Squamish Shoreline Cleanup

Happy almost weekend! CHALLENGE FOR YOUR WEEKEND: pick up 5 pieces of garbage. Easy!Here's a video from the Squamish shoreline clean up we organized earlier this year. Drone footage by Dustin Wales.

Posted by Howe Sound/Al'ka7tsem Marine Reference Guide on Friday, September 13, 2019

Footage on April 14th of some volunteers and the area cleaned of debris around the Squamish Estuary. Video taken by Dustin Wales with Quest University.

April 14th more than eighty volunteers from Whistler to Vancouver met at Nexen Beach in Squamish. Six hundred and thirty kilograms of garbage from the Squamish estuary and surrounding shorelines was picked up by these outstanding volunteers on foot and by kayaks/canoes.

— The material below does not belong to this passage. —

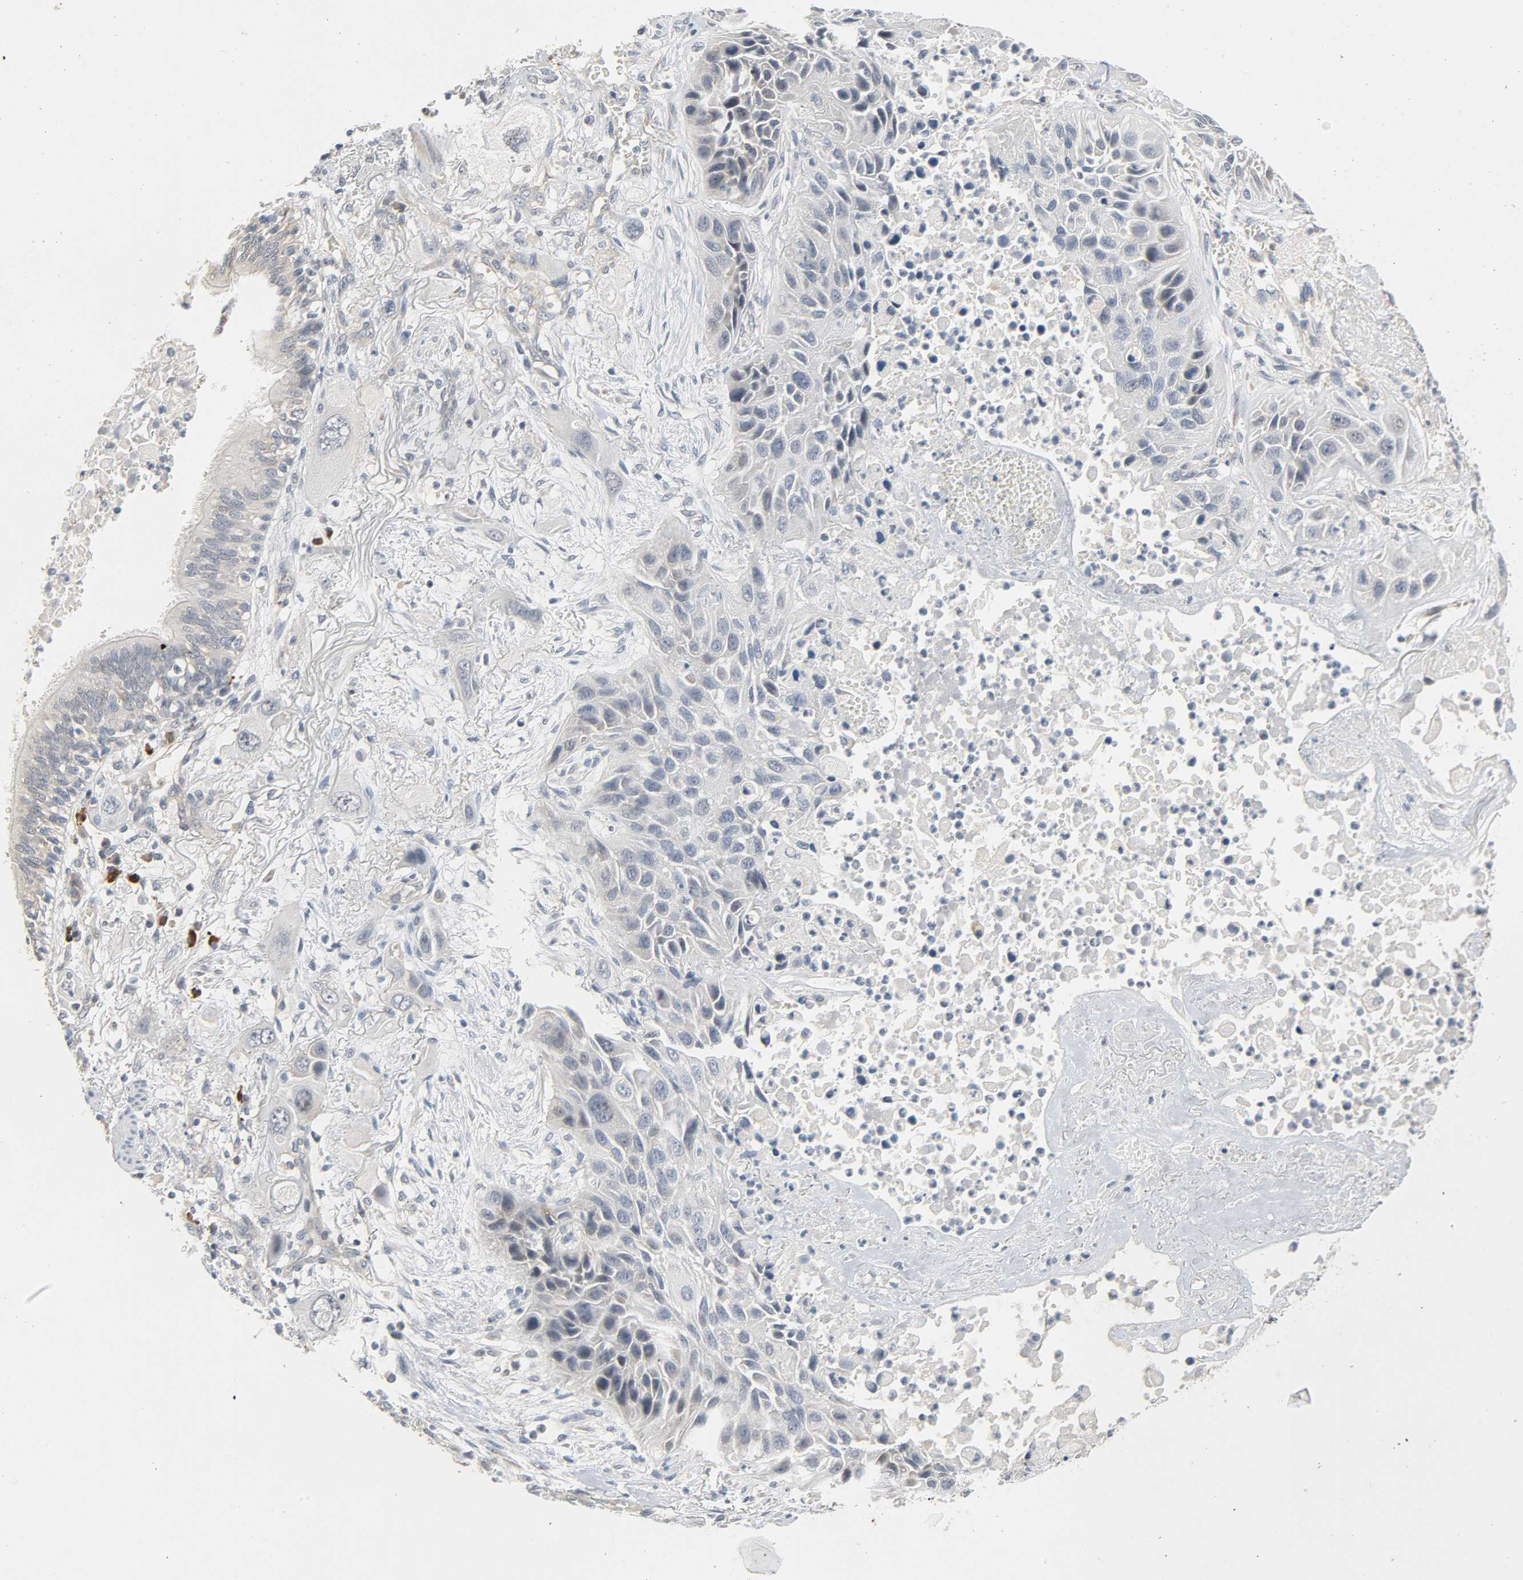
{"staining": {"intensity": "negative", "quantity": "none", "location": "none"}, "tissue": "lung cancer", "cell_type": "Tumor cells", "image_type": "cancer", "snomed": [{"axis": "morphology", "description": "Squamous cell carcinoma, NOS"}, {"axis": "topography", "description": "Lung"}], "caption": "Immunohistochemistry image of neoplastic tissue: squamous cell carcinoma (lung) stained with DAB (3,3'-diaminobenzidine) demonstrates no significant protein staining in tumor cells.", "gene": "CD4", "patient": {"sex": "female", "age": 76}}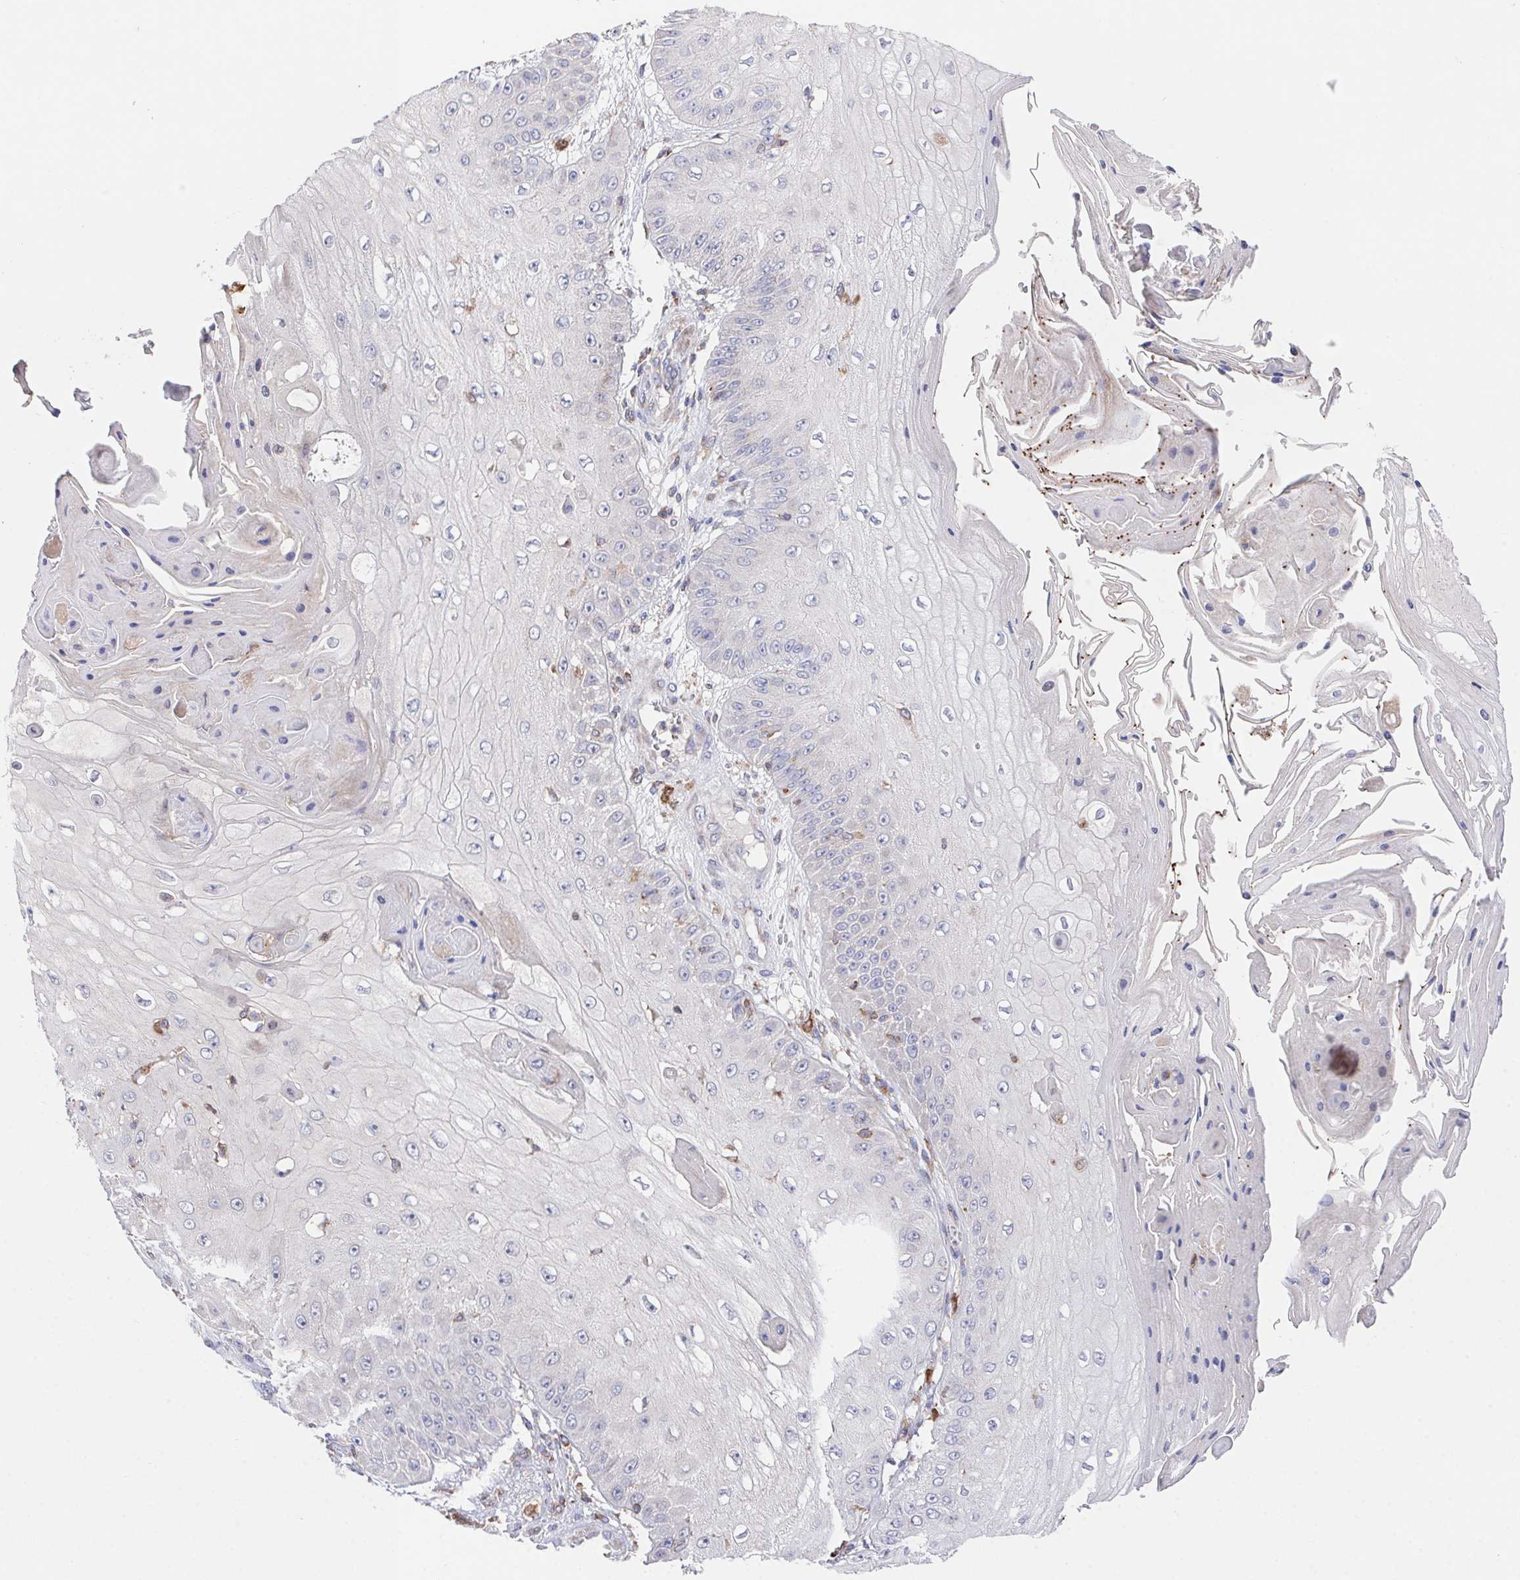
{"staining": {"intensity": "negative", "quantity": "none", "location": "none"}, "tissue": "skin cancer", "cell_type": "Tumor cells", "image_type": "cancer", "snomed": [{"axis": "morphology", "description": "Squamous cell carcinoma, NOS"}, {"axis": "topography", "description": "Skin"}], "caption": "Immunohistochemistry (IHC) photomicrograph of neoplastic tissue: squamous cell carcinoma (skin) stained with DAB reveals no significant protein positivity in tumor cells.", "gene": "FAM241A", "patient": {"sex": "male", "age": 70}}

The event was spearheaded by the Howe Sound/ Átl’ka7tsem Marine Reference Guide with help from the Howe Sound Biosphere Region Initiative, My Sea to Sky, the District of Squamish, Quest University, Valhalla Pure Outfitters Squamish and 2Chill Gelato.

 

Together is better. Photo by David Buzzard for the Squamish Chief Newspaper.

 

 

 

Some items that were found included cigarette butts, styrofoam pieces as small as rice and as big as flat screen tv, ropes, iron chains, plastic beverage bottles, food wrappers, plastic bags, paper materials along with other miscellaneous items.

 

The Great Canadian Shoreline Cleanup states that tiny plastic/foam and cigarette butts are the most common litter item found on our shorelines. Plastic items such as plastic bags, drink bottles, food wrappers and caps can be blown into rivers and deposited into a larger body of water, such as the Howe Sound. Plastic doesn’t just break down, it breaks apart into microplastics that fish and other creatures can consume, creating a huge problem for wildlife. Microplastics are particles of plastic measuring less than 5mm coming from cosmetics, industry and clothing. Styrofoam breaks down into tiny pieces and affects organisms by obstructing digestive systems, clogging feeding appendages, creating nutrient deprivation, creating bioaccumulation and sometimes death can occur.

Over the past century, there has been a boom of industrial development, pollution and anthropogenic stressors in the Howe Sound. With the pulp mills, foreshore log booms, gravel washing operations, the Britannia copper Mine and the Squamish terminals, the Howe Sound has been forced to withstand a lot. Over the past couple decades we have seen a decrease in industrialized activity in the Sound. Dolphins, orcas, grey and humpback whales have come home to the Sound after almost a century’s absence!

As we were gathering debris, a few barking sea lions swam by me and a few kids. The kids told me the sea lions were thanking us for cleaning!  It was an amazing sight seeing such a large part of the community come together to protect beautiful Howe Sound.